None of this seemed like normal procedure. I was wondering why Xavier didn't wait for me to get out of Greyhoundland before he used his key, why the cops were circling him as if he were dangerous prey, what Alfonso was doing here, keeping us all company. He might as well have been a tourist from Stockton with his family's Instamatic. The Greyhound folks didn't seem to want to talk about the events in our vicinity since all discussion was quieted except for the continuing drone of arrival and departure announcements. In general, cops were taking over. Xavier was happy to see everybody.

A meaty sergeant with a refrigerator bulk said, “Hand it over.”

Xavier enjoyed his life. He looked me up and down, saying, “Those shoes, they promote a lot of athlete's foot, don't they, Dan? The heat, the humidity. Tend to?”

Wearing a suit, a matching jacket and pants of some sort of worsted fabric, just hanging out while he awaited an arrival, Alfonso watched from a proper distance. He was dressed for medium civilian success. The deep furrows in his forehead, skin almost folding over itself with concern, told me he was figuring something new about this whole deal. Something wasn't going how it was supposed to. He came closer. “If I may ask, may I ask what you doing here, sir?”

“You may,” said Xavier.

The sergeant was pulling at the tape on the package, just loosening it. He was planning to open it in front of witnesses.
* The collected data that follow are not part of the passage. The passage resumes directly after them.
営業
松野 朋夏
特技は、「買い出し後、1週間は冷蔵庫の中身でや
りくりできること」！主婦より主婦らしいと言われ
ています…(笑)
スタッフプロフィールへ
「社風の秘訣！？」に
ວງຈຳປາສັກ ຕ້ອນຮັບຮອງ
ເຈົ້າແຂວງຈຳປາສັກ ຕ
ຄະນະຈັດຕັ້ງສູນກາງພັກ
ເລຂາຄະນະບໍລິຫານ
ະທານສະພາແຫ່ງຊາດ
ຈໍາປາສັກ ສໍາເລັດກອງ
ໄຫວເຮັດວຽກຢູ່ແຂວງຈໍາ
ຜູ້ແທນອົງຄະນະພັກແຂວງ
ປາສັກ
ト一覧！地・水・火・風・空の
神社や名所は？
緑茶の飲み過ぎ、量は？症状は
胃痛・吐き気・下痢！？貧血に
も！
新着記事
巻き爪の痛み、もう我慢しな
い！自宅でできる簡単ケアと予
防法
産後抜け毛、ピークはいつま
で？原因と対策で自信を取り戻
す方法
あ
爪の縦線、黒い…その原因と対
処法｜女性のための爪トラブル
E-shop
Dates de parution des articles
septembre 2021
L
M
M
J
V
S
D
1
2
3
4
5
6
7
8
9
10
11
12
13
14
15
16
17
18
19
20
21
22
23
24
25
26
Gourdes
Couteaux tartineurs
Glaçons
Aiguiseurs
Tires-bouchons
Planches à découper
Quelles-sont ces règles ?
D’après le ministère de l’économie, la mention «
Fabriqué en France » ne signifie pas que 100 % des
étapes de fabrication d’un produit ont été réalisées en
“Visiting the bus station,” said Xavier, “which is a public place, I believe, although not a public utility. The ground transportation depot, a recourse for those who prefer not to fly.”

“Where's Karim?” I asked.

“Karim? Oh,
Karim.

It was clear now. Karim was trying me out and Xavier was here to watch my performance and for extra fun. The refrigerator sergeant nodded to his partner. Then the duct tape screamed as he ripped the top of the box, which was filled with glassine envelopes containing a white powder. It would have been cocaine if it wasn't baby powder, corn starch, powdered sugar …

“We're gonna take you in,” the sergeant said to Xavier.

“I bet you think so. I bet you think so. I bet you want to,” Xavier remarked.

“Okay, mister.”

“For Dr. Scholl's? Relief for hot itchy toes?” Xavier was hugely pleased with the turning of developments, showing teeth white as teacups and, for all I know, real. Under other circumstances I could determine the answer to this question by knocking them out of his mouth.

Alfonso grumbled unnecessarily in my ear, “Foot powder, bet it is,” and I didn't even need to agree, and he added, “That's part of the game sometimes.” He put his hand on my arm. He didn't want to see me jumping the happy lounging fellow who stood alert and comfortable in our little group. Up close there was a new smell: a slosh of underground sewers and bus exhaust seeping through the odds against their seeping through, plus nearby Greyhound cooking and cleaning combined with the even more nearby tang of a tennis cologne.

Xavier looked to me as if he were photosensitive, a papery person-substance waiting to have interesting events printed upon him. I'm sure he was not a blank sheet to himself; as far as he was concerned, he had a soul that required aid and comfort from Priscilla, recognition from Dan Kasdan, public acknowledgment of personal distinction. In his heart of hearts he believed he had the right to all of the above.

Alfonso held tightly to my arm. As a warning. To keep me on earth and not jumping. I snapped loose and he grabbed again, hard and angry. “Try to think,” he muttered. My friend Alfonso was a meat-filled restraining order I had better obey.

A band of orange-clad Hare Krishnas, all wound up and banging away, chanting away, blissed away, steered itself through the terminal like a single organism of marauding leaf-cutters. Their shaved heads and shining orange robes—a smudge of reddish grease on their foreheads—made them look alien beyond the tinny, overwhelmingly sincere, mouth-breathing chant. One of them had acquired a brown stain across his cheek. He seemed different from the others, an imperfect earth being, growing along with his birthmark, evolving through time, the bearer of a scaly crust due to fungus, sun exposure, or parental flaws on delicate Celtic skin.